KubeCon London: Prepare for a shake-up

KubeCon London: Prepare for a shake-up

During a discussion at the recent Kubecon + Cloud Native Computing Foundation (CNCF) Europe 2025 event in London, panel members discussed one of the big criticisms of modern software development: why is code deployment still fraught with problems?

Shifting left, where developers take on more responsibility for putting their code into production appears to have stalled in some organisations.

Kendall Roden, tech product lead at Diagrid, said that among the big challenges is the rise of distributed systems. According to Roden, this means developers now have a lot of what she called “additional cognitive load”. “There’s a lot of new responsibility, such as how to do resiliency when [the code] no longer runs as a single process,” she said.

In Roden’s experience, a lot of organisations don’t have the platform team to help take on these responsibilities. “Developers are less productive; the DevOps experience has become a little bit bloated and there’s not clear delineation of responsibility,” she warned.

While some organisations may adopt platform engineering to support developers, it still remains a challenge for developers to put code into production. Randy Bias, vice-president of open source strategy and technology at Mirantis, said the goal of DevOps and practices like platform engineering was to break down the walls between developers and operators “so that everybody could operate like Google”.

Platform engineering’s role is to sit between IT operations staff and software developers, where a team provides a platform, which is usually built on top of Kubernetes.
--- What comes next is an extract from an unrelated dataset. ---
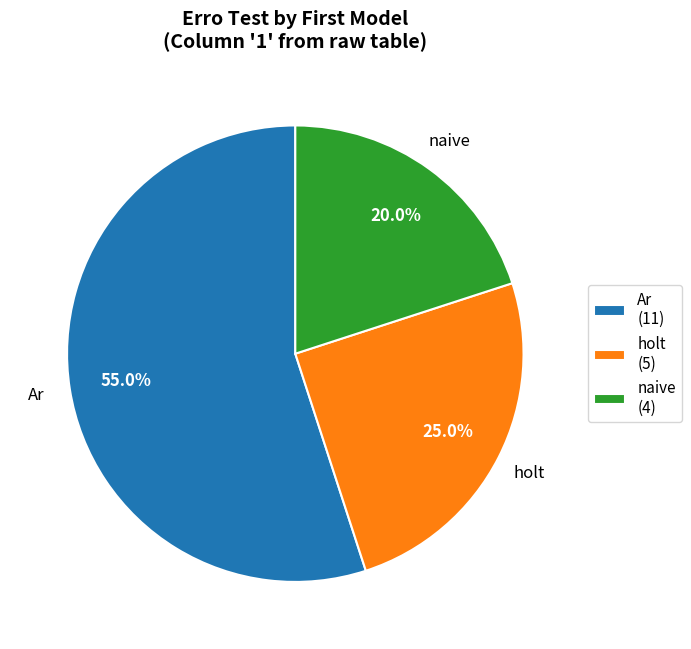

Combined, do Ar (11) and naive (4) account for over 50%?

Yes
This, he said, adds a layer of abstraction and provides developers with a path to production. 

However, Bias added: “If you look at the average enterprise, they have no chance in hell of operating like Google. The silos are as siloed as ever, and there are huge barriers between developers and operations people.” He pointed out that developers do not want to know about IT infrastructure. “They don’t care about it,” said Bias. “They want to develop their applications and have them magically deployed.”

Kubernetes’ relationship with AI

Artificial intelligence (AI) and machine learning (ML) workloads represent something entirely new for the Kubernetes committee, according to Jago Macleod, director of engineering at Google Cloud. “This new round of AI and ML workloads is really different to what the CNCF and KubeCon communities have built so far,” he said.

AI and ML are large training workloads. In the world of Kubernetes, workloads are deployed in pods but given the size of AI and ML workloads. Macleod said this means using one pod per node. “If any one of the nodes stops, you need to get another one in place and then restart [the workload] from a checkpoint,” he said. “These new kinds of workloads are not very fault tolerant.”

According to Macleod, another challenge is the fact that AI researchers who work with AI foundation models tend to program using Python.

“Many come from academia and they write Python code, which is not what we would call elegant code in software engineering, and there’s no source [code] control,” he said, adding that the AI researchers then try to distribute these Python workloads across tens of thousands of nodes.

“It’s a completely different mental model compared to our preferred way, with IT operations, and you check it into the source and then that blasts out in a controlled manner; it’s a very different world,” said Macleod.

AI and ML present very different problems to other Kubernetes workloads. Roden said that in the AI space, there needs to be a shift in mindset among developers to improve their understanding of how they can work with AI. “I don’t necessarily know if the scale of usage from the average enterprise developer is actually there, because it is quite complex and it does require a different skill set, a different approach and a different set of infrastructure,” she added.

Bias went further, adding: “People don’t realise that these are HPC workloads,” referring to the fact that AI and ML share similar problems to supercomputing. He said the problem of AI and ML resiliency was the same kind of problem that supercomputing centres have been tackling for decades. “We don’t have to reinvent the wheel,” said Bias. “We just need to go back and take that knowledge that’s been in the HPC niche.”

Global pressure

Beyond writing and managing code, among the questions asked during the panel discussion was one looking at how geopolitical tension was impacting open source and the Linux Foundation. “There’s a tonne of perils and pitfalls in front of us,” said Bias.

At the CNCF event in Hong Kong, he said the presenters were all Mandarin speakers discussing projects being developed in China. “There is a danger of regional fractionalisation,” said Bias.

But while, from a geopolitical perspective, open source tends to be neutral and the community tries to operate across international boundaries, politics can influence this openness.

“There are geopolitical realities for an organisation like the Linux Foundation because it operates primarily inside the United States,” he said, referring to the Linux Foundation’s decision in November 2024 to exclude a cohort of Russian Linux kernel maintainers.

Bias suggested that given it’s based out of the US, the Linux Foundation is no longer well-placed to oversee the global open source community. Instead, he said what is needed is a United Nations for open source that operates in a geographically neutral region.